● **Items from a data source**
↓↓↓
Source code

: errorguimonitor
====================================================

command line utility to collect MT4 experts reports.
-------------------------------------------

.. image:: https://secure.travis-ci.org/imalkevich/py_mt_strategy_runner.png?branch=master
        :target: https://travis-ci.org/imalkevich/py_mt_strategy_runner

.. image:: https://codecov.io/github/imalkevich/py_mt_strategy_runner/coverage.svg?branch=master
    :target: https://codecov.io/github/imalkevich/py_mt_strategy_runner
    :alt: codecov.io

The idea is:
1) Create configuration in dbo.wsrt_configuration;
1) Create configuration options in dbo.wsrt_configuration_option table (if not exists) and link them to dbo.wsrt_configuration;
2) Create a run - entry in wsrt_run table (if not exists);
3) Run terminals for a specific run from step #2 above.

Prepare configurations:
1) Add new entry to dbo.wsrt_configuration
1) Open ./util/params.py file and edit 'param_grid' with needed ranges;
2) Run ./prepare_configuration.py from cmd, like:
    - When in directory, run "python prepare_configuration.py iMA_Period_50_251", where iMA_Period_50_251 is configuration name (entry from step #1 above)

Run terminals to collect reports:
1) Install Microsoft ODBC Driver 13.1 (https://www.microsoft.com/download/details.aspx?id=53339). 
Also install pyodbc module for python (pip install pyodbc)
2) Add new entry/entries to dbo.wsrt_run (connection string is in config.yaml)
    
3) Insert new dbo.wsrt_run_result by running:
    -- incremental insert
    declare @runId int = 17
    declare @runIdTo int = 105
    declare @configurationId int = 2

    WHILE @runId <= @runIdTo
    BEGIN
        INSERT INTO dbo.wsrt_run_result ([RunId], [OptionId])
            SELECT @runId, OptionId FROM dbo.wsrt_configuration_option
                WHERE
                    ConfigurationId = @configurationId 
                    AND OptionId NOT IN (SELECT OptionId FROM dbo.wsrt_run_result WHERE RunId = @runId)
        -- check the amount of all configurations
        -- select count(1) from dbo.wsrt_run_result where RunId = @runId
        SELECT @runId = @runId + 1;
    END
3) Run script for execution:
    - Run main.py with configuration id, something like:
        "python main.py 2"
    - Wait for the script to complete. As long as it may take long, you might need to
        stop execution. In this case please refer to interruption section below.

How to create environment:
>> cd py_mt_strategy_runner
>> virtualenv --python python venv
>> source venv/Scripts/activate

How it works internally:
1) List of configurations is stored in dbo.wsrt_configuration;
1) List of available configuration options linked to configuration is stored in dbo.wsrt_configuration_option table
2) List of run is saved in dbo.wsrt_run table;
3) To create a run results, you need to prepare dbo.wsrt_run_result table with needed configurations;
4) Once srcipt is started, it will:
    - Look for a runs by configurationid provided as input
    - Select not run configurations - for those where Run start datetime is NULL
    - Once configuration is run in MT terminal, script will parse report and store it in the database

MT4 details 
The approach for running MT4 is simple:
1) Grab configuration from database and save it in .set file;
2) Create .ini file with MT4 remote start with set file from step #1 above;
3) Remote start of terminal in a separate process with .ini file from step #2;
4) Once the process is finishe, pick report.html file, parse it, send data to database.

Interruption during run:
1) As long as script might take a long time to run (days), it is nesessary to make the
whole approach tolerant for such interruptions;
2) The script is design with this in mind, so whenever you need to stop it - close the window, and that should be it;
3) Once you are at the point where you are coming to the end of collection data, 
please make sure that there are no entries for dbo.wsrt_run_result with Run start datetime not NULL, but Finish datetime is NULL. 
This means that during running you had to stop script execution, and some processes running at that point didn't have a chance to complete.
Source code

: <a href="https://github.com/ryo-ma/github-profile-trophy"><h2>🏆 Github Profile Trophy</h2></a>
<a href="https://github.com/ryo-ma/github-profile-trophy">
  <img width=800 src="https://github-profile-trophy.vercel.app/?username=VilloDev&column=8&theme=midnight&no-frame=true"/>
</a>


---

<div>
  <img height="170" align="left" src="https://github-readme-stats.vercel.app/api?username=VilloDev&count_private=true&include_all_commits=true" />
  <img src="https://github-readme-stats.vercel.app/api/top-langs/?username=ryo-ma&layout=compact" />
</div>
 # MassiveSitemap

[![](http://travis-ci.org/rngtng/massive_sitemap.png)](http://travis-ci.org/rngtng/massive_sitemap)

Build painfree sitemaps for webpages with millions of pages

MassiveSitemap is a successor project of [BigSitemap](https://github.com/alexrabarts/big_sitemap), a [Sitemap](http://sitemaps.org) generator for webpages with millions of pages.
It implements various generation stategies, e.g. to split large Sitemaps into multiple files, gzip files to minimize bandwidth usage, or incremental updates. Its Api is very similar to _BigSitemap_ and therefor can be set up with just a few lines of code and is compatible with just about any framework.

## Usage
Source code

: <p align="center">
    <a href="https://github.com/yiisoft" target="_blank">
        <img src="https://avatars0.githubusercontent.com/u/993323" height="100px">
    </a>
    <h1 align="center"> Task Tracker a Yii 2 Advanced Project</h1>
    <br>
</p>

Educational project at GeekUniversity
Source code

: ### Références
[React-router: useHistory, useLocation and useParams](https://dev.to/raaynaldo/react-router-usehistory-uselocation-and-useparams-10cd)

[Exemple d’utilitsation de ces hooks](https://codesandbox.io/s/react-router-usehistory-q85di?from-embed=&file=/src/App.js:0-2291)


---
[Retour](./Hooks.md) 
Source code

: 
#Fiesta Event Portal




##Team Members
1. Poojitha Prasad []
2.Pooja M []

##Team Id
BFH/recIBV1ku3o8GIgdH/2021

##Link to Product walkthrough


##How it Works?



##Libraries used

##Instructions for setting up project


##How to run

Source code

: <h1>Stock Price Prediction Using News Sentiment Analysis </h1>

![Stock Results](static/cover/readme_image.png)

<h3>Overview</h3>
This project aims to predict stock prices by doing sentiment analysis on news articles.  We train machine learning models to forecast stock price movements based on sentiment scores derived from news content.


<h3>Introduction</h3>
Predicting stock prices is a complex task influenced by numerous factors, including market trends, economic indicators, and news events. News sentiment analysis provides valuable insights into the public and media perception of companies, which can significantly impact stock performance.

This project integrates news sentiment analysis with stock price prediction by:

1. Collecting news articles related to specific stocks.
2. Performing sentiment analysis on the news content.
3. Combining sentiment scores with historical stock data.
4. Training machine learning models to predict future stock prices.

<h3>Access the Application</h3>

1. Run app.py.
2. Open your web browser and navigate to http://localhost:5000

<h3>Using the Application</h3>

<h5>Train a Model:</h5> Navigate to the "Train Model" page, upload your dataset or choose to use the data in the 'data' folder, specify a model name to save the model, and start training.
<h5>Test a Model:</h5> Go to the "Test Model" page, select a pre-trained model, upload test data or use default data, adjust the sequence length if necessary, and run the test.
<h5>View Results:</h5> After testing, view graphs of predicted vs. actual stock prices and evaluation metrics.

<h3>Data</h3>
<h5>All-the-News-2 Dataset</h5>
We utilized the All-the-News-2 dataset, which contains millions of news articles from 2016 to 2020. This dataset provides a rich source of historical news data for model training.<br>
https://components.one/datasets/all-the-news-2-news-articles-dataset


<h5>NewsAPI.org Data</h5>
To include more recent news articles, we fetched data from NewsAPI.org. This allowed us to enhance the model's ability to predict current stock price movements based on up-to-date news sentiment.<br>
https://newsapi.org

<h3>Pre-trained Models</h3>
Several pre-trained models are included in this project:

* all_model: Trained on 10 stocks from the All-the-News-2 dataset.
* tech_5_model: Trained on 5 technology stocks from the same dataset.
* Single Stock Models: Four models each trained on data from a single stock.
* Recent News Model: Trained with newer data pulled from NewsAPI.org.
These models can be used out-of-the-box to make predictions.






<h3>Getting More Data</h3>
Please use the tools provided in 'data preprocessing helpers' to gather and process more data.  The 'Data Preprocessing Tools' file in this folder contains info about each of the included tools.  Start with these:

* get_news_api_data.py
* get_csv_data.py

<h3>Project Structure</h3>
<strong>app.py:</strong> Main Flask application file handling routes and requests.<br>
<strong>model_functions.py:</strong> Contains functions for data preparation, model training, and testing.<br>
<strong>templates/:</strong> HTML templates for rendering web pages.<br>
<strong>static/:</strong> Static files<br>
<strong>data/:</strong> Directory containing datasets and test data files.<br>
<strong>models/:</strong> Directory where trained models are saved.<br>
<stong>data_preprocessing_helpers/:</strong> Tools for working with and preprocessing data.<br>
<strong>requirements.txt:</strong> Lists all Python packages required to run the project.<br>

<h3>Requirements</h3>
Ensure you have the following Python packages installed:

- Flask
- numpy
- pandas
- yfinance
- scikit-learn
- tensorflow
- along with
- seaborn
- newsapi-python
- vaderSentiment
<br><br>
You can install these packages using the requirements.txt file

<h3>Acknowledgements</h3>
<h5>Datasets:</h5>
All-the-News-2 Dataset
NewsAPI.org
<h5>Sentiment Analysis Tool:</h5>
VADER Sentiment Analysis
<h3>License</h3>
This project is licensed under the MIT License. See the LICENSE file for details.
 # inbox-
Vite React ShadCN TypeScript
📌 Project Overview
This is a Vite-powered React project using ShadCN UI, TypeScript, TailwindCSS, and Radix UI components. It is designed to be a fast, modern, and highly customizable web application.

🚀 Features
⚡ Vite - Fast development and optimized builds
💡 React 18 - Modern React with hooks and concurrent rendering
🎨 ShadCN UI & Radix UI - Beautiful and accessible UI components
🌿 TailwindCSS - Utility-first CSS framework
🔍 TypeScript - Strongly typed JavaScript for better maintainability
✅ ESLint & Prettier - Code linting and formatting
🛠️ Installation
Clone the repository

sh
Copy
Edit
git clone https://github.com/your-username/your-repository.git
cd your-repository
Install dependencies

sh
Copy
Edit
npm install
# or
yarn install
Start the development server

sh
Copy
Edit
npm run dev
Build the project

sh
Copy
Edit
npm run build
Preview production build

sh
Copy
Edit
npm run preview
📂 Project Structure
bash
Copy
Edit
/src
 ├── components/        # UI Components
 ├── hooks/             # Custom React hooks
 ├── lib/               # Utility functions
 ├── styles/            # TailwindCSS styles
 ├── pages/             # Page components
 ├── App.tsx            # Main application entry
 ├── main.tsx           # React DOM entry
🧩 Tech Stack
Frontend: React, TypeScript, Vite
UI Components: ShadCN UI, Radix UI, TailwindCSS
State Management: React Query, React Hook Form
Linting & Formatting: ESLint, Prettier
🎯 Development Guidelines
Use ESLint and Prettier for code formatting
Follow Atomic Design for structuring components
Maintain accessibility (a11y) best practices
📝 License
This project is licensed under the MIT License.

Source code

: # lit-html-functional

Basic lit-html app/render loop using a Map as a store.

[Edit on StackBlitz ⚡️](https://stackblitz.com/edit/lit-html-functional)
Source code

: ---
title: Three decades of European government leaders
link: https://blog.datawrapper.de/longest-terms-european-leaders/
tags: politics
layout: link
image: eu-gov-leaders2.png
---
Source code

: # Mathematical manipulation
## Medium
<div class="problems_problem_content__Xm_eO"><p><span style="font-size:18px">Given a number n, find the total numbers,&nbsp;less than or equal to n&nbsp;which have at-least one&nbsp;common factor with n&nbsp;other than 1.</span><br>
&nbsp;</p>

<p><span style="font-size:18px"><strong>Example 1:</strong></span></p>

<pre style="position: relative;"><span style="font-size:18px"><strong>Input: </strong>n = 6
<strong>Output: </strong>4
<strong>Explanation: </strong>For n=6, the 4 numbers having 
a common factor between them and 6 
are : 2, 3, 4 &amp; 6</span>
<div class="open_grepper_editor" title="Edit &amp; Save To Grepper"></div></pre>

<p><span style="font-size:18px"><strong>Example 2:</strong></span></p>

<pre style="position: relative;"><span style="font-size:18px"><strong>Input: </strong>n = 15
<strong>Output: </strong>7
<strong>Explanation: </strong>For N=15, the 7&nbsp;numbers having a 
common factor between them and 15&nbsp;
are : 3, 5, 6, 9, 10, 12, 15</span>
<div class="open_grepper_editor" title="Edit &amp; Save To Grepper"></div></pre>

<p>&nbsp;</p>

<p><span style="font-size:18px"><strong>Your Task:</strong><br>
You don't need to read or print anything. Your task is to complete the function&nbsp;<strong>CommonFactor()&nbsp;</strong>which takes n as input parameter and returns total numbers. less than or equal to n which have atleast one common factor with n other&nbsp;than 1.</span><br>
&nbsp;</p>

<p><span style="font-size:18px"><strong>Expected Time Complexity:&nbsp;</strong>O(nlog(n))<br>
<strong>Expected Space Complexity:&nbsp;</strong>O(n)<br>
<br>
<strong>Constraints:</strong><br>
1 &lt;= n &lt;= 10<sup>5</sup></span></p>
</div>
↑↑↑
● **Try it**
Please go through the data above and copy each line containing the word "ShadCN".

● **Exercise answer**
Vite React ShadCN TypeScript
This is a Vite-powered React project using ShadCN UI, TypeScript, TailwindCSS, and Radix UI components. It is designed to be a fast, modern, and highly customizable web application.
🎨 ShadCN UI & Radix UI - Beautiful and accessible UI components
UI Components: ShadCN UI, Radix UI, TailwindCSS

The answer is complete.